DATA EXTRACT Block Start

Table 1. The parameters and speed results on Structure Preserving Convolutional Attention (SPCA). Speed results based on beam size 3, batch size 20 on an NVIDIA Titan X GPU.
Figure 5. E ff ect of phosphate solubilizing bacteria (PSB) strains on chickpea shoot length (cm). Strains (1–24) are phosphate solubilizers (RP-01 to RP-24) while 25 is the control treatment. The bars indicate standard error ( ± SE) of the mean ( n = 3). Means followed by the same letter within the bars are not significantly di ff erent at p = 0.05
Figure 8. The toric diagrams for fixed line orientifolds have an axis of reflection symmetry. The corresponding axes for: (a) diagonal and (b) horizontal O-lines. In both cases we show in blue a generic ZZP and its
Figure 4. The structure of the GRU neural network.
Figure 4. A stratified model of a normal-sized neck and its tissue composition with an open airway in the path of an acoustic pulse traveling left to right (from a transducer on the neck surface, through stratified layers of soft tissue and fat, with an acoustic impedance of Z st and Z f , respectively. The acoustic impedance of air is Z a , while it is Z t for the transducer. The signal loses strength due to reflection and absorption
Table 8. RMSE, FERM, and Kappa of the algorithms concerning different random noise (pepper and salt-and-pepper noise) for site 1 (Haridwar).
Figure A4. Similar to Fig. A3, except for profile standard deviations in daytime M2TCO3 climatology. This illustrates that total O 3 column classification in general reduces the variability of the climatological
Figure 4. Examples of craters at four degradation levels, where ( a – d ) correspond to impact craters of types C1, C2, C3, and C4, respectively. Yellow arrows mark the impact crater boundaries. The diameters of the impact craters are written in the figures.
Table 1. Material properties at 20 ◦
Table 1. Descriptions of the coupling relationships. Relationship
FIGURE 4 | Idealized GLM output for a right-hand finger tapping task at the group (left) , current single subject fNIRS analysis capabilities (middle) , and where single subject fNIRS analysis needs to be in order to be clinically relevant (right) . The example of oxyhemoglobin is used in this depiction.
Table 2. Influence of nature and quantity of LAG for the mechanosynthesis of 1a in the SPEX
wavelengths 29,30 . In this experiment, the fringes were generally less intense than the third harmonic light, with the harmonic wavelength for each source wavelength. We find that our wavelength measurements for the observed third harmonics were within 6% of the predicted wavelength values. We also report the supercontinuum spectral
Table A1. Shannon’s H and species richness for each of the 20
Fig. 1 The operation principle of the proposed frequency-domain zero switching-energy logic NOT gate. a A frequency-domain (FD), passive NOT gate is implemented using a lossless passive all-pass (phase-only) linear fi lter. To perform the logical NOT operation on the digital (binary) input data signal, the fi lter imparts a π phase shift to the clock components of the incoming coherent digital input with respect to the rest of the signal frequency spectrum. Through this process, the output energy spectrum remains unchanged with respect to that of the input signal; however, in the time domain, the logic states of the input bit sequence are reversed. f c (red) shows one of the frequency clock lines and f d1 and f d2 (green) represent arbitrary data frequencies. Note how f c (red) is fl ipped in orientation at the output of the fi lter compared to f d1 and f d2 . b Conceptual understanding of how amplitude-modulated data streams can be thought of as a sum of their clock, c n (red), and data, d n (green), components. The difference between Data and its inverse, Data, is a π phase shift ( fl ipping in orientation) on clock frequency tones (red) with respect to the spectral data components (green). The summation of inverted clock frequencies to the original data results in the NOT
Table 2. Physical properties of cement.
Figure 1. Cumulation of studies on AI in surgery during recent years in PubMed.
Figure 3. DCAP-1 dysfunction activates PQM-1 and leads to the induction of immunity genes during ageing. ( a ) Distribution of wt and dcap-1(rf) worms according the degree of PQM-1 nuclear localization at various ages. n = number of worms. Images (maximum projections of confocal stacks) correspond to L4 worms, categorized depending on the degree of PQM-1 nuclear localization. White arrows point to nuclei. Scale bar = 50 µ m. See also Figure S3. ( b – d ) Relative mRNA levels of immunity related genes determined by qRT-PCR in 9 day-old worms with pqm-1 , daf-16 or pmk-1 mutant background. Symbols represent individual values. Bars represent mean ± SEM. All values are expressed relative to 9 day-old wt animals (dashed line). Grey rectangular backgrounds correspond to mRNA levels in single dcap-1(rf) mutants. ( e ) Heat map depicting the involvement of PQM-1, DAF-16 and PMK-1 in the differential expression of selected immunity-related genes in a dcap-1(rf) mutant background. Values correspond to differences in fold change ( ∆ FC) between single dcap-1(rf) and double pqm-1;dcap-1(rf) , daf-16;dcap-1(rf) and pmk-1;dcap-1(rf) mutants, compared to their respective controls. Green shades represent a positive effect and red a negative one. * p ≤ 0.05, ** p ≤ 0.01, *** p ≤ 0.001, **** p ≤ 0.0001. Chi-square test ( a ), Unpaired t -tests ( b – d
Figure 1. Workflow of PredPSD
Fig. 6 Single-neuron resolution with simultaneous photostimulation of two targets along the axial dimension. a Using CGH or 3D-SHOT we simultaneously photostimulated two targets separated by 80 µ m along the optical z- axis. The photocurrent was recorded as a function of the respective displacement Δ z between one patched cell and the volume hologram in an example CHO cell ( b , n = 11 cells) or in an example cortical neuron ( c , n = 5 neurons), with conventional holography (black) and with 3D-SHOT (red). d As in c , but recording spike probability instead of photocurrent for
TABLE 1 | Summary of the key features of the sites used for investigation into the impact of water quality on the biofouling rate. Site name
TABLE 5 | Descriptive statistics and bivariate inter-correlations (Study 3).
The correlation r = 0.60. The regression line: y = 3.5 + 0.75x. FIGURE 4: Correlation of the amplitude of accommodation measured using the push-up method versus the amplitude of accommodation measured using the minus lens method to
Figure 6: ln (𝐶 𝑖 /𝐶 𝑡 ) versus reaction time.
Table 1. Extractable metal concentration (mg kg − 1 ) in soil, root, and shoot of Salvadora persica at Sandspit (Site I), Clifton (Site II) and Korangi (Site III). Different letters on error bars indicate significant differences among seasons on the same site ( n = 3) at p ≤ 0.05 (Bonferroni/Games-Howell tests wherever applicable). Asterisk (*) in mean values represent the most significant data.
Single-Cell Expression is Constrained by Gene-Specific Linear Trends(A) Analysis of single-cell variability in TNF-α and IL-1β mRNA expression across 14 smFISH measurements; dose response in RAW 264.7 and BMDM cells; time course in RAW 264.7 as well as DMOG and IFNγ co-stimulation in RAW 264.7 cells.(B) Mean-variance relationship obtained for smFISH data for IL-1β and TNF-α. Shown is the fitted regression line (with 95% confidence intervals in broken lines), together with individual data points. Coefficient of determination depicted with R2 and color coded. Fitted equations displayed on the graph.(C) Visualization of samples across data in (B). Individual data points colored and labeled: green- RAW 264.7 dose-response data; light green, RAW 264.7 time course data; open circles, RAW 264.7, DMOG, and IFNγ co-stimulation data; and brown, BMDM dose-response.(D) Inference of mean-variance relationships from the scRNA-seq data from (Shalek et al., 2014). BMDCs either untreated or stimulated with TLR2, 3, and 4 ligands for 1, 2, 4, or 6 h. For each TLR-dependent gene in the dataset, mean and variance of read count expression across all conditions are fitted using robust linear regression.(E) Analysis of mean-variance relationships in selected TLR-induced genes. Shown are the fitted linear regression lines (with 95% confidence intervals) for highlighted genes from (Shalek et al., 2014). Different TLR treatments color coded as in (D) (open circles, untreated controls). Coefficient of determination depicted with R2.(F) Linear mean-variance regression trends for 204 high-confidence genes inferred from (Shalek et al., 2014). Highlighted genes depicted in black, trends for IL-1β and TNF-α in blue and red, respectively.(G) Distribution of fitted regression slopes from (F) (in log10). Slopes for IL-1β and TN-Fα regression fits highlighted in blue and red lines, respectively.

DATA EXTRACT Block End

◆ WHAT TO DO: Report each line of the data that includes the string "properties".

◆ TASK RESULT:
Table 1. Material properties at 20 ◦
Table 2. Physical properties of cement.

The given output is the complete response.